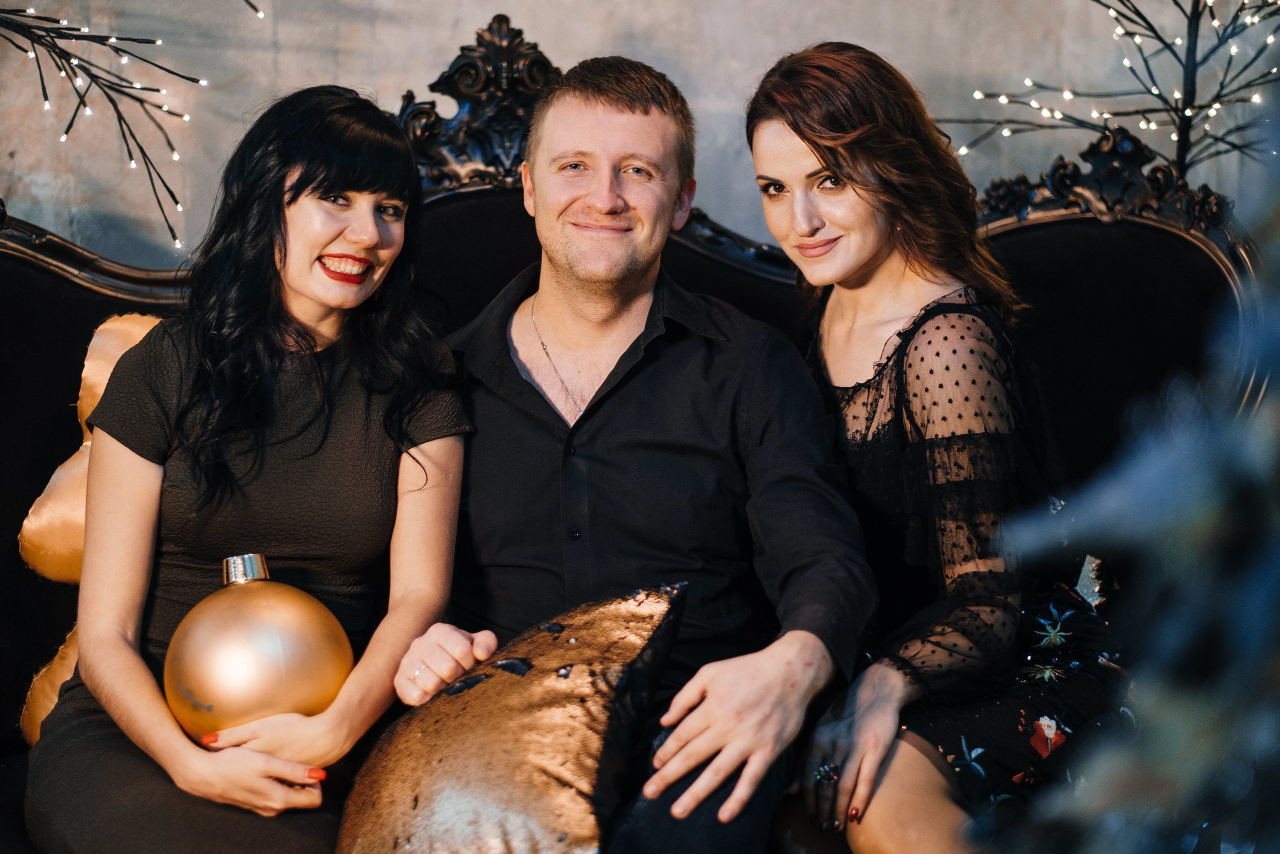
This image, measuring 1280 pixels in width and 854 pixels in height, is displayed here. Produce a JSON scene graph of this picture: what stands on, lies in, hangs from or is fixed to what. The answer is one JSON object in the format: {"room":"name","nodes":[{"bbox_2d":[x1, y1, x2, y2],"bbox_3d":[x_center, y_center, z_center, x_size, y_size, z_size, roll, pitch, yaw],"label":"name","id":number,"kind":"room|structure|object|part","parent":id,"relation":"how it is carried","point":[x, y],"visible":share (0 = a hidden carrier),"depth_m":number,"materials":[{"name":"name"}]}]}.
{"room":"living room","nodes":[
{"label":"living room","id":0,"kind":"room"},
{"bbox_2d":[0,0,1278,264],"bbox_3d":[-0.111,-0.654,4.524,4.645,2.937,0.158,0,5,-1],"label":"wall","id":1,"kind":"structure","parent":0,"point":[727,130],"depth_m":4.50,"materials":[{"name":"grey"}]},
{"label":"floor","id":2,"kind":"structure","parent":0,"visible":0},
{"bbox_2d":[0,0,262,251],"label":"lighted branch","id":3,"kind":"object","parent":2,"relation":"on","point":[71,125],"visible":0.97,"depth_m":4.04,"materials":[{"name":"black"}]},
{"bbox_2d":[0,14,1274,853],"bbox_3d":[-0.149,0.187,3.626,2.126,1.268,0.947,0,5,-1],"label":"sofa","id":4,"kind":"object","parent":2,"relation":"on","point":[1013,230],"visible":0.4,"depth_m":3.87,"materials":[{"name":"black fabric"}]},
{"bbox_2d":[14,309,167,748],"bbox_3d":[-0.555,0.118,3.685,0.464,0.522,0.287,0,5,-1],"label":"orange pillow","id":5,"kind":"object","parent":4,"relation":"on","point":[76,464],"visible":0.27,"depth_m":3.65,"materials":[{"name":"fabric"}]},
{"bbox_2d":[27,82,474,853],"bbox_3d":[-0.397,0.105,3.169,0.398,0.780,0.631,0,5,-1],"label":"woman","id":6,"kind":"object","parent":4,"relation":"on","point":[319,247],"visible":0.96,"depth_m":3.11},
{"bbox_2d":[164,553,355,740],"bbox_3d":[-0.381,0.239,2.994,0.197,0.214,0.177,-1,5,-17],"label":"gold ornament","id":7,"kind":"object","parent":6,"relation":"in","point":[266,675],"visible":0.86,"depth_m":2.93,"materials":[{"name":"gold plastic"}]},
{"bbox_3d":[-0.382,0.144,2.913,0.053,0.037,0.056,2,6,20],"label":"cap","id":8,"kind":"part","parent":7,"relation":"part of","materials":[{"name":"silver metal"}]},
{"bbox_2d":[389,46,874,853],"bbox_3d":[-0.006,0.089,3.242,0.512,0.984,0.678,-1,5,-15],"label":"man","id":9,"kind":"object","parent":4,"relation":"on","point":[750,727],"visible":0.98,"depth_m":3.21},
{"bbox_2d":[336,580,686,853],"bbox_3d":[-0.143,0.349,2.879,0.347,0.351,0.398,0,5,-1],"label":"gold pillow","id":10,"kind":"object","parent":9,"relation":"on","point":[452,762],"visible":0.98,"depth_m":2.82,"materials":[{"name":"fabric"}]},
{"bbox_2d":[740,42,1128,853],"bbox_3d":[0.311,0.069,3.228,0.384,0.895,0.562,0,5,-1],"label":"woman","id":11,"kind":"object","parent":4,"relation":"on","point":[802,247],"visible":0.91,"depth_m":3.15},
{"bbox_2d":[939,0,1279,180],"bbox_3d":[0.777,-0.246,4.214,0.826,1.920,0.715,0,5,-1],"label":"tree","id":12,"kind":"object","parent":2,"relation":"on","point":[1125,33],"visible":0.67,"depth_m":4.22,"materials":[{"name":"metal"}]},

■ **PROBLEM TO SOLVE**: If a record holds a picture, skip the picture and write out everything else exactly.

■ **EXPECTED ANSWER**:
This image, measuring 1280 pixels in width and 854 pixels in height, is displayed here. Produce a JSON scene graph of this picture: what stands on, lies in, hangs from or is fixed to what. The answer is one JSON object in the format: {"room":"name","nodes":[{"bbox_2d":[x1, y1, x2, y2],"bbox_3d":[x_center, y_center, z_center, x_size, y_size, z_size, roll, pitch, yaw],"label":"name","id":number,"kind":"room|structure|object|part","parent":id,"relation":"how it is carried","point":[x, y],"visible":share (0 = a hidden carrier),"depth_m":number,"materials":[{"name":"name"}]}]}.
{"room":"living room","nodes":[
{"label":"living room","id":0,"kind":"room"},
{"bbox_2d":[0,0,1278,264],"bbox_3d":[-0.111,-0.654,4.524,4.645,2.937,0.158,0,5,-1],"label":"wall","id":1,"kind":"structure","parent":0,"point":[727,130],"depth_m":4.50,"materials":[{"name":"grey"}]},
{"label":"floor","id":2,"kind":"structure","parent":0,"visible":0},
{"bbox_2d":[0,0,262,251],"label":"lighted branch","id":3,"kind":"object","parent":2,"relation":"on","point":[71,125],"visible":0.97,"depth_m":4.04,"materials":[{"name":"black"}]},
{"bbox_2d":[0,14,1274,853],"bbox_3d":[-0.149,0.187,3.626,2.126,1.268,0.947,0,5,-1],"label":"sofa","id":4,"kind":"object","parent":2,"relation":"on","point":[1013,230],"visible":0.4,"depth_m":3.87,"materials":[{"name":"black fabric"}]},
{"bbox_2d":[14,309,167,748],"bbox_3d":[-0.555,0.118,3.685,0.464,0.522,0.287,0,5,-1],"label":"orange pillow","id":5,"kind":"object","parent":4,"relation":"on","point":[76,464],"visible":0.27,"depth_m":3.65,"materials":[{"name":"fabric"}]},
{"bbox_2d":[27,82,474,853],"bbox_3d":[-0.397,0.105,3.169,0.398,0.780,0.631,0,5,-1],"label":"woman","id":6,"kind":"object","parent":4,"relation":"on","point":[319,247],"visible":0.96,"depth_m":3.11},
{"bbox_2d":[164,553,355,740],"bbox_3d":[-0.381,0.239,2.994,0.197,0.214,0.177,-1,5,-17],"label":"gold ornament","id":7,"kind":"object","parent":6,"relation":"in","point":[266,675],"visible":0.86,"depth_m":2.93,"materials":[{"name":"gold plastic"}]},
{"bbox_3d":[-0.382,0.144,2.913,0.053,0.037,0.056,2,6,20],"label":"cap","id":8,"kind":"part","parent":7,"relation":"part of","materials":[{"name":"silver metal"}]},
{"bbox_2d":[389,46,874,853],"bbox_3d":[-0.006,0.089,3.242,0.512,0.984,0.678,-1,5,-15],"label":"man","id":9,"kind":"object","parent":4,"relation":"on","point":[750,727],"visible":0.98,"depth_m":3.21},
{"bbox_2d":[336,580,686,853],"bbox_3d":[-0.143,0.349,2.879,0.347,0.351,0.398,0,5,-1],"label":"gold pillow","id":10,"kind":"object","parent":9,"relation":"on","point":[452,762],"visible":0.98,"depth_m":2.82,"materials":[{"name":"fabric"}]},
{"bbox_2d":[740,42,1128,853],"bbox_3d":[0.311,0.069,3.228,0.384,0.895,0.562,0,5,-1],"label":"woman","id":11,"kind":"object","parent":4,"relation":"on","point":[802,247],"visible":0.91,"depth_m":3.15},
{"bbox_2d":[939,0,1279,180],"bbox_3d":[0.777,-0.246,4.214,0.826,1.920,0.715,0,5,-1],"label":"tree","id":12,"kind":"object","parent":2,"relation":"on","point":[1125,33],"visible":0.67,"depth_m":4.22,"materials":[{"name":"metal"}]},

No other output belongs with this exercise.